In 1886, Walter Aubrey Thomas married Maud Paris. Her family were said to be of Greek extraction. Together, they had seven children: Walter Glegge, who died in 1907 at the age of 21. Louise (Lulu), followed by Dorrit, Winifred (Winsome), Edward (Bill), Oliver and Humphrey. Despite all of his commitments, W A Thomas appears to have been a good father. The boys were educated by home tutors and the girls were sent to Cheltenham Ladies College. The family home, designed by their father, was called Bleak House – now Brooke House – at Parkgate. Later, another house was built for them at Dunstan Wood. Sadly, toward the end of his life W A Thomas had to move to a small bungalow in Neston where he remained for the rest of his life. He died on the 13th September 1934.

Although he was celebrated for his work, he shunned publicity. After the Liver Building was completed he was offered a knighthood, which he declined. the lack of literature about him seems to confirm that he was a modest man who avoided publicity, despite his success as an architect and businessman. However, he appears to have lost the fortune he had previously gained in the great “Crash” of 1929. There is no reason to believe that he went bankrupt and the only explanation for this change of fortune must ascribe itself to this financial catastrophe, which rendered so many penniless.

His interests in life were: The works of Charles Dickens. He went to the great lengths of naming some of his children after the well known characters ; Dorrit, Oliver and Humphrey (although the latter was also a family name). He even called the house built at Parkgate, “Bleak House.” Fishing was also a favourite pastime. He built a fishing lodge in North Wales, where he spent much of his time fishing in the river, which runs through the property at Pont-y-Gwyddel in the Welsh countryside, which he was so fond of. The lodge still stands there today. It was most likely constructed at the beginning of the nineteenth century according to its style and it is built of wood.

His great passion was gardening. In earlier days when he was very active and productive in his profession, he would return home and spend time digging and tending his garden.

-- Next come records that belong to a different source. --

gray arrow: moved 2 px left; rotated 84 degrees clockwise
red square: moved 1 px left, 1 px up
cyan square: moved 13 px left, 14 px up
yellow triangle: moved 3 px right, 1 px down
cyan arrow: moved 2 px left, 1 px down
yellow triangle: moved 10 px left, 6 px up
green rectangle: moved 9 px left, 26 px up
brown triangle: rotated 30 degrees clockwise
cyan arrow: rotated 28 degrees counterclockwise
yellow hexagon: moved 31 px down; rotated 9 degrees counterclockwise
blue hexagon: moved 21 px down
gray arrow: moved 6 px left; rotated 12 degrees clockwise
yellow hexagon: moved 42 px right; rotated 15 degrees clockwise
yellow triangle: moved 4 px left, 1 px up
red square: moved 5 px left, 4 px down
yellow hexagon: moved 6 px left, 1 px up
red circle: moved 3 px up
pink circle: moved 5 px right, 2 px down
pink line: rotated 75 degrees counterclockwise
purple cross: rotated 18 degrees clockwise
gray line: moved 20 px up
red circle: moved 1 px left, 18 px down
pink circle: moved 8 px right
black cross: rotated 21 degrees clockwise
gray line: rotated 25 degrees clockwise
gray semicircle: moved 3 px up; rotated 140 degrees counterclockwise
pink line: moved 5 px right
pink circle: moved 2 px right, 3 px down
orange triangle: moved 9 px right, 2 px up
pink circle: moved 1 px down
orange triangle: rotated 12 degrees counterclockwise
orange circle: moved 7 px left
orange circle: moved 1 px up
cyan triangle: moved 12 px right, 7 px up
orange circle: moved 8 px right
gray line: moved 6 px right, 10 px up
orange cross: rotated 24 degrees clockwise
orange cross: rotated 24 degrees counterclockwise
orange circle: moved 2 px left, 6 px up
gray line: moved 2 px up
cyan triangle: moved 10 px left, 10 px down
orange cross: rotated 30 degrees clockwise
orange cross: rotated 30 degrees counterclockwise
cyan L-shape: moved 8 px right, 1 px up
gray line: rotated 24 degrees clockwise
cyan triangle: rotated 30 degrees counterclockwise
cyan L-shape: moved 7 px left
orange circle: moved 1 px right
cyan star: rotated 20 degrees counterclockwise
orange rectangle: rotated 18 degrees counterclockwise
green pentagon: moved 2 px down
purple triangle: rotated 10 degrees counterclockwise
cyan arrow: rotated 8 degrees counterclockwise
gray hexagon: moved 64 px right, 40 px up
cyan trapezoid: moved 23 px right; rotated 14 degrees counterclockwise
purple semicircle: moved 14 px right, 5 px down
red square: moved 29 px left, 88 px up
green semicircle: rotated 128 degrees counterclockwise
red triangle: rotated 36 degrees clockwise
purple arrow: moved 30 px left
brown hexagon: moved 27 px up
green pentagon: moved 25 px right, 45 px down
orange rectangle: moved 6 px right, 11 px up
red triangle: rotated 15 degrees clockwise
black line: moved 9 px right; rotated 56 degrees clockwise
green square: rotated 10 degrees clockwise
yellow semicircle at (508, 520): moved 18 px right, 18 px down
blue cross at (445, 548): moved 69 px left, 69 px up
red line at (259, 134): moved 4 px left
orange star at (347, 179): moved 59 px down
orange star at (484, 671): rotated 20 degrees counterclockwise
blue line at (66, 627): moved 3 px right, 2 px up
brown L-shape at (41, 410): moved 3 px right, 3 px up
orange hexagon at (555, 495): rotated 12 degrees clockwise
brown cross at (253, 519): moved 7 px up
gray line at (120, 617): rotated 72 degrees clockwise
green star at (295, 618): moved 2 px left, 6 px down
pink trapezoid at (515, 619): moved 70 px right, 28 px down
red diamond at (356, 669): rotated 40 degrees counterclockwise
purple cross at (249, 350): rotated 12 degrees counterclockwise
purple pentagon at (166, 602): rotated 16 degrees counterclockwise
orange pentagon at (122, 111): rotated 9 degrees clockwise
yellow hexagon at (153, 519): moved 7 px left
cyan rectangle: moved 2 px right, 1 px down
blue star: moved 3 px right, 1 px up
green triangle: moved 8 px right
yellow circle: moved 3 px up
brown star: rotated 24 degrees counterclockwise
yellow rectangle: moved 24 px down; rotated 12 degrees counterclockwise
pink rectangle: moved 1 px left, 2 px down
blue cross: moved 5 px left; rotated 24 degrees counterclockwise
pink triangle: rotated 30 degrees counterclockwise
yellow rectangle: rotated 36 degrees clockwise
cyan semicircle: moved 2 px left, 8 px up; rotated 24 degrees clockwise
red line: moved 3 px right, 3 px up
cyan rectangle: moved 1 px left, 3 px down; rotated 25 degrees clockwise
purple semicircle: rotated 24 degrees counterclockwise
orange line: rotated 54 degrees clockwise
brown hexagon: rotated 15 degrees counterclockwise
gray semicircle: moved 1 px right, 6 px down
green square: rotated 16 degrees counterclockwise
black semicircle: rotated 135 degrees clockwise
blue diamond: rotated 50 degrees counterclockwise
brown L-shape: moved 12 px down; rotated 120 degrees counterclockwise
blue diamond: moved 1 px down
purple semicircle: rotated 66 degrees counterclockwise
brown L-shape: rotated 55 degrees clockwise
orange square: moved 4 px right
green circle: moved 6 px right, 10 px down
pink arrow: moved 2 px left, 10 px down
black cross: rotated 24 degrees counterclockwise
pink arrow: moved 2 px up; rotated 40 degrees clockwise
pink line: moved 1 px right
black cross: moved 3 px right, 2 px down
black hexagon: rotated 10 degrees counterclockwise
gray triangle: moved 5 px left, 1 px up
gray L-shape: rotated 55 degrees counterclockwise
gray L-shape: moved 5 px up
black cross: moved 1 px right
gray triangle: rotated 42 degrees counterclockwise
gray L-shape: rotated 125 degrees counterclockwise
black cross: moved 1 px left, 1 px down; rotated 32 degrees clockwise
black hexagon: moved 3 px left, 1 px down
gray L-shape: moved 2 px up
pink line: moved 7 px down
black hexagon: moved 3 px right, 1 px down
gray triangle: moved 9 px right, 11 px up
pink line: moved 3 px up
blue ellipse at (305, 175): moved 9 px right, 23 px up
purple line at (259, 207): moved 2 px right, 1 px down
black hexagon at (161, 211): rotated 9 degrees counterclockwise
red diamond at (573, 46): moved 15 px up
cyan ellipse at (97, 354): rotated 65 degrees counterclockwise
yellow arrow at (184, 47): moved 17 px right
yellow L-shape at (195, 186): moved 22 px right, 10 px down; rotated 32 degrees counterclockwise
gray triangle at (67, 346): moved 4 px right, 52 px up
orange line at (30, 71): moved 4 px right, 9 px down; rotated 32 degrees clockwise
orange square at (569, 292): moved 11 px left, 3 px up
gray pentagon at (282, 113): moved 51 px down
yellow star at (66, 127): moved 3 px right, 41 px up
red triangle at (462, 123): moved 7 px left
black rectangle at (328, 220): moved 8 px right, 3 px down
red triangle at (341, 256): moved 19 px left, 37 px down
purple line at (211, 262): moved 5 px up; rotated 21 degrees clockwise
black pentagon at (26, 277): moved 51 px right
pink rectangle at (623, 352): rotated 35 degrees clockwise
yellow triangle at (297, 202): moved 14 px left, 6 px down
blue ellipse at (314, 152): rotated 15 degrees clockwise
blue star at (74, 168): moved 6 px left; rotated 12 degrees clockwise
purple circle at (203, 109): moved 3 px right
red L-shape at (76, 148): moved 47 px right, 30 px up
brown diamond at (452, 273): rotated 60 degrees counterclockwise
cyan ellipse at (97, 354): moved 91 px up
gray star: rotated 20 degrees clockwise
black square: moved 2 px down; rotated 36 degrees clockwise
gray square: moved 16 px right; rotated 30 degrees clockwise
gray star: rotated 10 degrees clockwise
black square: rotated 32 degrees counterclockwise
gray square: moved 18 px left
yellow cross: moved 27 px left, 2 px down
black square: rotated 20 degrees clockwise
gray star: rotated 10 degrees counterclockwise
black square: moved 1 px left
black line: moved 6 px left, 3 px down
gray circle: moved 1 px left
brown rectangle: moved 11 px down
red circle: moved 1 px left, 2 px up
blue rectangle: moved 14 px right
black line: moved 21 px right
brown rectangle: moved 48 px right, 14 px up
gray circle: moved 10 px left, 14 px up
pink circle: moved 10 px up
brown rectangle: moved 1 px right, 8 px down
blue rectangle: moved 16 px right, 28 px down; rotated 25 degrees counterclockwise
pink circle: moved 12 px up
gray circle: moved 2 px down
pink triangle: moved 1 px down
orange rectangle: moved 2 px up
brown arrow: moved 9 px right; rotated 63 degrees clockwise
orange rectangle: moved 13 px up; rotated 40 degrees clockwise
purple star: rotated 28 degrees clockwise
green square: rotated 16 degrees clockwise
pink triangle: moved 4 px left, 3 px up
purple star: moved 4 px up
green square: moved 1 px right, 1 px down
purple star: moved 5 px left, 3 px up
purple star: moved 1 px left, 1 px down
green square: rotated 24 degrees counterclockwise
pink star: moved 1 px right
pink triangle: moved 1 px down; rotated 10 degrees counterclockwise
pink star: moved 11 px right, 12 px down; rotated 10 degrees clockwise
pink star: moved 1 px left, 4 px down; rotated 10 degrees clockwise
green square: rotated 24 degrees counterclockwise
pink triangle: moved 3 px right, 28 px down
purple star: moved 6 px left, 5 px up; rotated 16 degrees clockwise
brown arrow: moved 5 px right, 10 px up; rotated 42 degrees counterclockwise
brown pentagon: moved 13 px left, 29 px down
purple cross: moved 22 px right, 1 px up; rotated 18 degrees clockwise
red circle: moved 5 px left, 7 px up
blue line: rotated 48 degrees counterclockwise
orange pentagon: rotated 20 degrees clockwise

*New Zealand House, Lord Street Arcade Grade II listed, Brooke, State Insurance Building Grade II listed, Tower Building Grade II* listed, Royal Liver Buildings Grade 1listed, Crane Building Grade II listed, Dunstan Wood, Elmhurst Grade II listed.

Source –

In August 2015 Cartrefle fishing lodge the country hide away of William Aubrey Thomas in Pont-y-Gwyddelat, near Abergele went up for sale for £750,000. The lodge set in 21 acres with more than a mile of double bank trout and sea trout fishing, was built just after the First World War. The timber lodge retains its original panelling and has a rod room, sitting room, four bedrooms, bathroom, shower room, and kitchen diner. However, if this is not to the buyer’s taste, there is planning permission to replace the fishing lodge, with a five bedroom/five bathroom house.